The backlash against the Kurdish referendum continues:
Iraq’s prime minister, angered by a vote on independence by his nation’s Kurdish minority, has given the country’s Kurdish region until Friday to surrender control of its two international airports or face a shutdown of international flights.
The Iraqi ultimatum follows Iran’s move to close its land border with Iraqi Kurdistan after it had already closed its airspace to flights in and out of the region. Turkey is threatening to shut down oil exports out of Kurdistan:
Turkey can choose to “close the valves” on oil exports from Iraq’s Kurdish region through the Turkish port of Ceyhan, President Recep Tayyip Erdogan warned as Kurds voted in a referendum on independence from Iraq.
The landlocked Kurdish enclave in northern Iraq can ship as much as 700,000 barrels a day through the pipeline to Ceyhan on the Mediterranean. The Turkish president’s comments served as a reminder that Iraq’s semi-autonomous Kurdistan Regional Government depends on good relations with neighboring Turkey for most of its oil sales.
Just as Iraqi Kurdistan depends on good relations with its neighbors to export its oil, it is heavily dependent on imports from the outside.

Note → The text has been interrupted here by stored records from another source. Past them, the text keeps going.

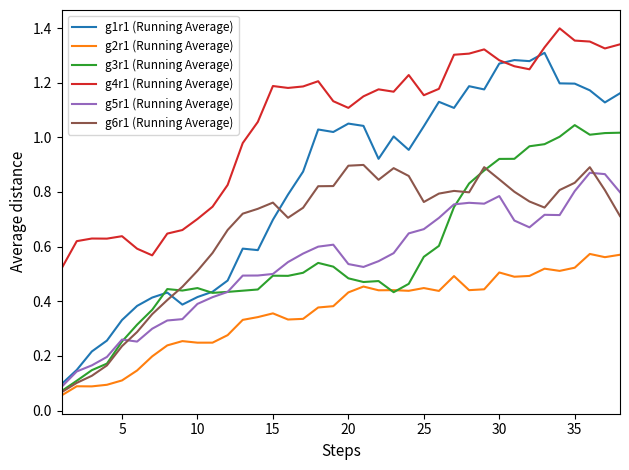

Which series has the largest total across all categories?

g4r1 (Running Average)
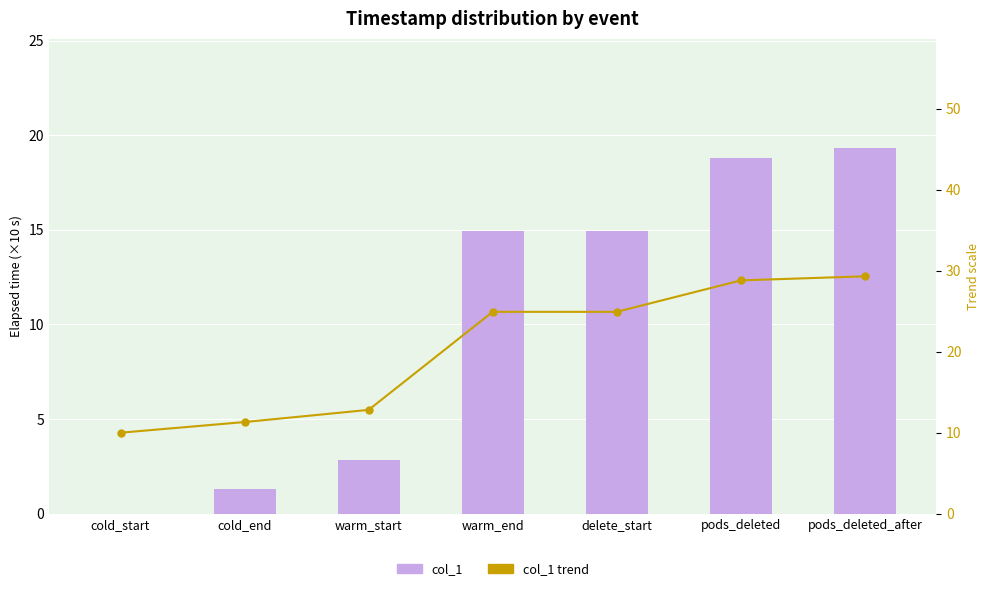

Reading right to left, extract all data points from this chart.

col_1: 19.3	18.8	14.9	14.9	2.8	1.3	0.0
col_1 trend: 29.3	28.8	24.9	24.9	12.8	11.3	10.0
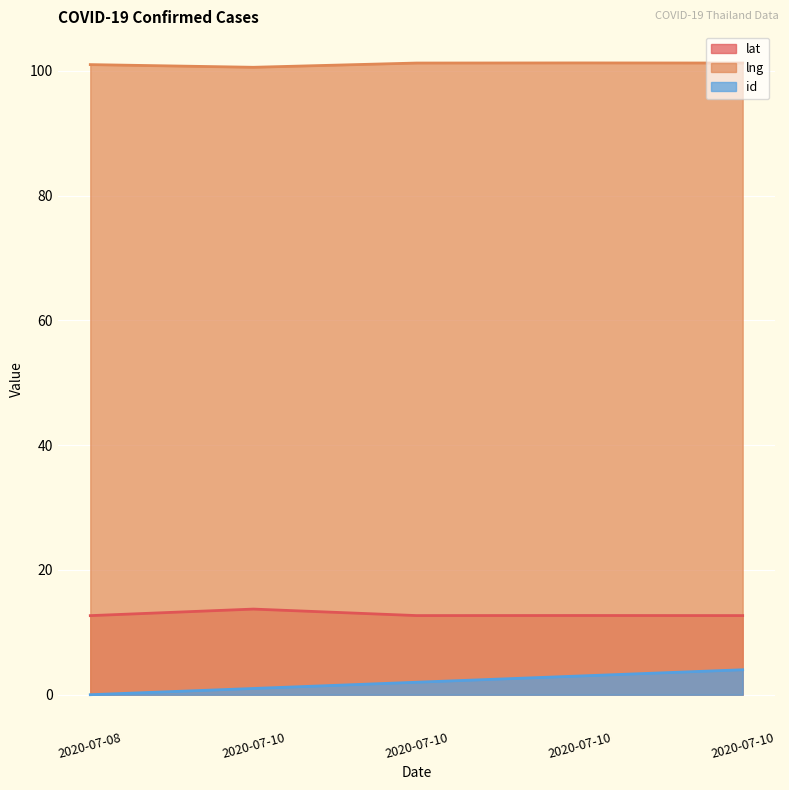

Which series has the largest total across all categories?

lng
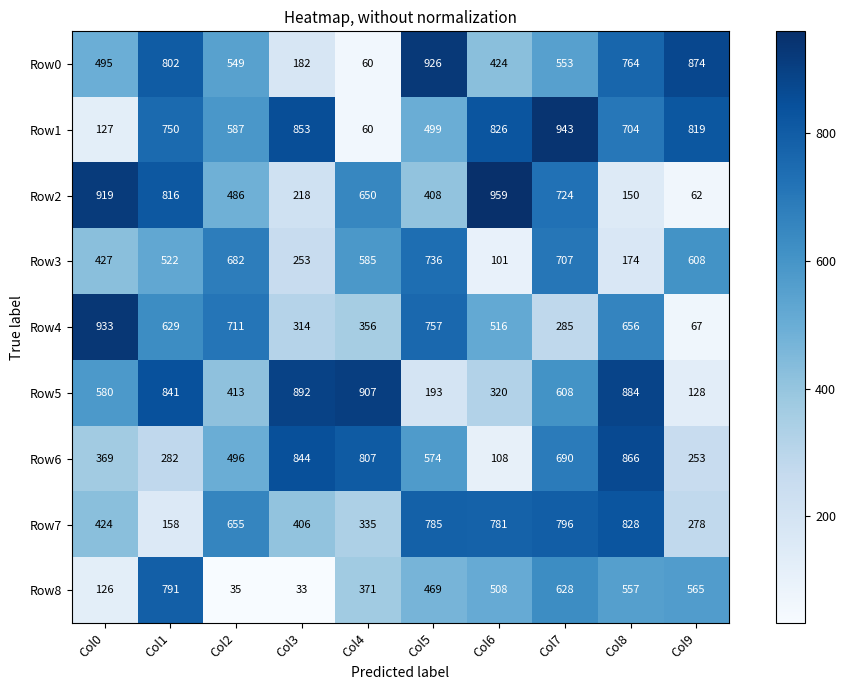

At how many categories does at least one series exceed 720?

9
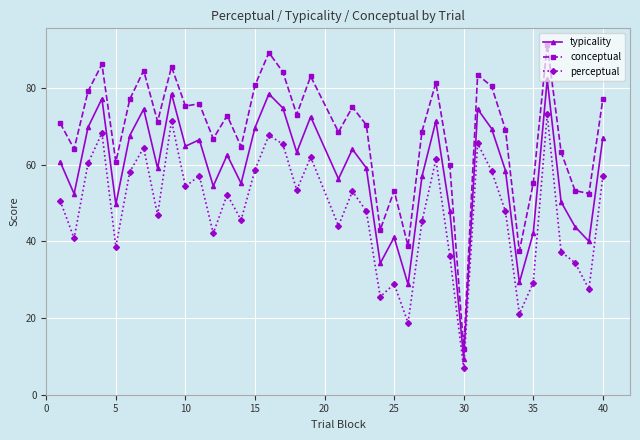

Which series has the widest spread of values?

conceptual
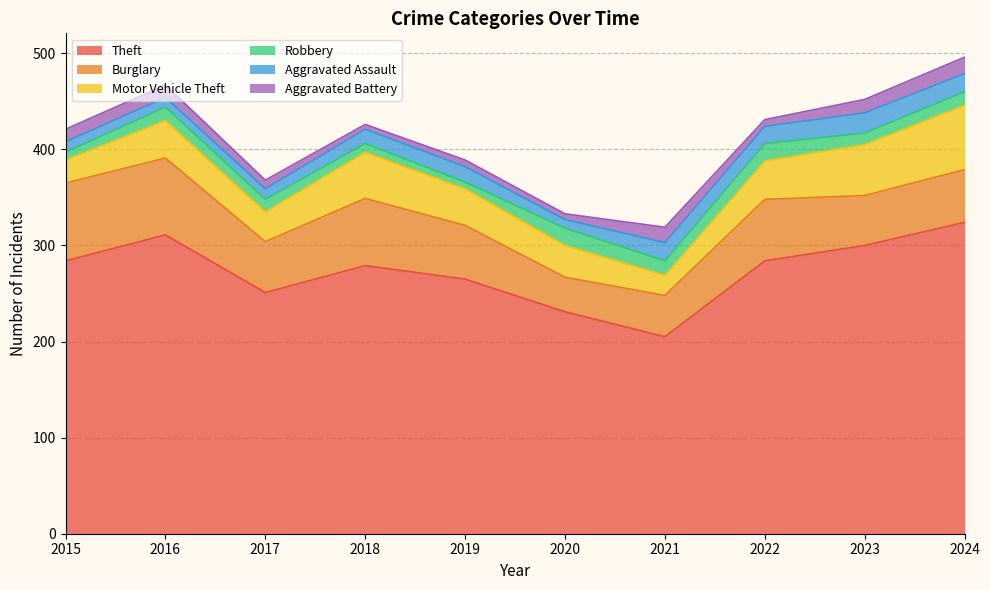

At which category does Burglary reach its first local valley?

2017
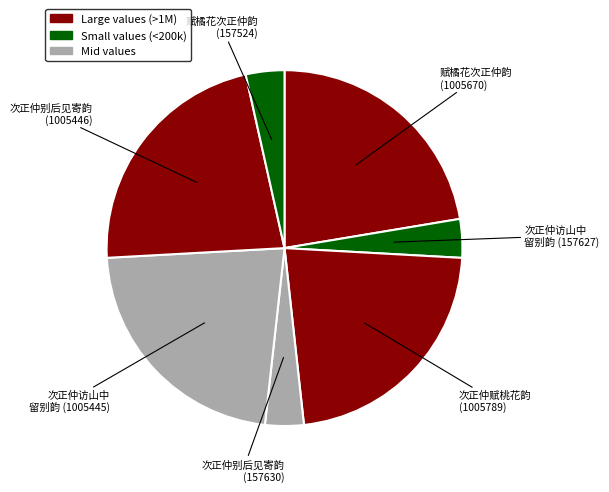

Is there a majority slice in this chart?

No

According to the FT, around 80% of their goods are imported. If both Turkey and Iran decide to wage an economic war on Kurdistan in coordination with Baghdad, the region will be deprived of both revenue and goods and their economy will be ruined. The dependence on food imports is even greater:
The shelves of any supermarket in the region illuminate the risk for the Kurdish region: Almost all products are either trucked through or made in Turkey.
“Everything is imported,” said Amer Abdullah, 40, who sells foodstuffs brought from Turkey at the wholesale market. “If the borders are closed, in one month everything would be finished.”
These are the conditions that make a viable independent Kurdistan practically impossible so long as its neighbors are determined to oppose it. The economic ties that supporters of the referendum assumed would protect Kurdistan from retaliatory measures had the opposite effect: it is the region’s economic dependence on its neighbors that makes its political independence against their wishes hard to imagine. This week Alex Dziadosz made the economic case against a Kurdish state:
Because the KRG’s roughly 600,000 barrels per day of oil exports are piped almost exclusively through Turkey to the port of Ceyhan, Ankara has enormous leverage not only over the region’s economy, but over the resource-distribution systems underlying social stability, such as the government’s ability to pay salaries. “Oil is the main source of revenue in the region and all of that falls into the government’s coffers. So that’s it—the KRG’s economy depends on one pipeline that sells oil to international markets and the pipeline goes through Turkey. You shut down that pipeline, you choke the Kurdish economy,” Bilal Wahab, an analyst at the Washington Institute for Near East Policy, told me.
The other major problem is the region’s heavy reliance on imports, which account for some 80 to 90 percent of goods, analysts estimate. The region produces significant amounts of cement, steel, and wheat, but little else. Walk through Erbil’s downtown market and you will see pomegranates from Egypt, apples from Iran, and peaches and eggs from Turkey—not to mention clothes and household goods from China and cigarettes from as far as South Korea. Because Kurdistan is land-locked, shutting its borders with Iran and Turkey and airspace through Iraq could quickly lead to sharp spikes in prices or shortages of basic goods such as food and fuel. A coordinated blockade by the region’s neighbors would be devastating.
It was a measure of how weak the case for an independent Kurdistan was that all of these practical obstacles have been ignored or waved away by supporters. Proponents of backing a new Kurdish state are in such a hurry to turn it into their latest vehicle for hostility to Iran that they failed to think through how much leverage the governments opposed to the new state have over the region. The U.S. should urge all parties to refrain from additional actions that would inflame the situation, but there is not much else that the U.S. can do at this point.